The line with "UN SECOND CADRE DE LA DZ MAFIA", the line with "do the following data processing based on", and all lines between them in the material below: return these exactly, and no others.
*** Data to use Section Begins ***
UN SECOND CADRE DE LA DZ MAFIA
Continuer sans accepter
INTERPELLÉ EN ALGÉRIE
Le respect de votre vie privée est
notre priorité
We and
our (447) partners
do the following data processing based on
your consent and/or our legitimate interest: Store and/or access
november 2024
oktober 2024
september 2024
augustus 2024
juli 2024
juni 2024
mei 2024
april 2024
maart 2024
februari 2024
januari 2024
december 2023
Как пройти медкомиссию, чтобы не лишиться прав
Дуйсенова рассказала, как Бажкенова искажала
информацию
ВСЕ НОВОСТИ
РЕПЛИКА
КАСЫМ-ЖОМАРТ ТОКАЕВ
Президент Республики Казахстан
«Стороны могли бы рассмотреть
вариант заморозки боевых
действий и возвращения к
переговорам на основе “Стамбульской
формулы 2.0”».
*** Data to use Section Ends ***
*** Data to use Section Begins ***
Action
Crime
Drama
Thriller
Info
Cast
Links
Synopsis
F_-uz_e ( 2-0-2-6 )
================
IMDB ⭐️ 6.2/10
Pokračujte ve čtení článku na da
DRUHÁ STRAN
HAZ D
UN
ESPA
*** Data to use Section Ends ***
*** Data to use Section Begins ***
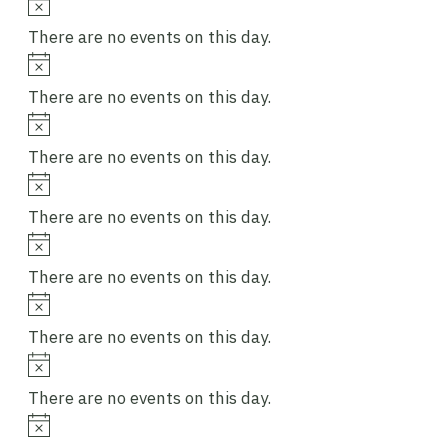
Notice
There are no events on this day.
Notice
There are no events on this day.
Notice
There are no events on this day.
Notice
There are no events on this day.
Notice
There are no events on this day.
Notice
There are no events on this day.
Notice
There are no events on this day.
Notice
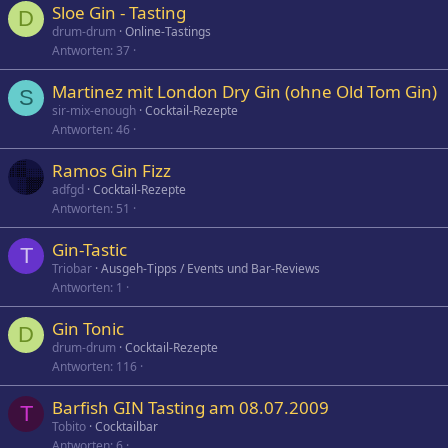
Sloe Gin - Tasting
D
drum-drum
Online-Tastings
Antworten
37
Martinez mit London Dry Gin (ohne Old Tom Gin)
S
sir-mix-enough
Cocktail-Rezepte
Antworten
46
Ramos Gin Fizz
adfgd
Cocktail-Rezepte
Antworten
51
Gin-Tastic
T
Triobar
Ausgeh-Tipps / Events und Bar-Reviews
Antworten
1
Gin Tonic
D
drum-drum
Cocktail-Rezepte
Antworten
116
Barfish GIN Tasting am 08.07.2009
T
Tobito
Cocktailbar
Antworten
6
*** Data to use Section Ends ***
◆ Solved exercise
UN SECOND CADRE DE LA DZ MAFIA
Continuer sans accepter
INTERPELLÉ EN ALGÉRIE
Le respect de votre vie privée est
notre priorité
We and
our (447) partners
do the following data processing based on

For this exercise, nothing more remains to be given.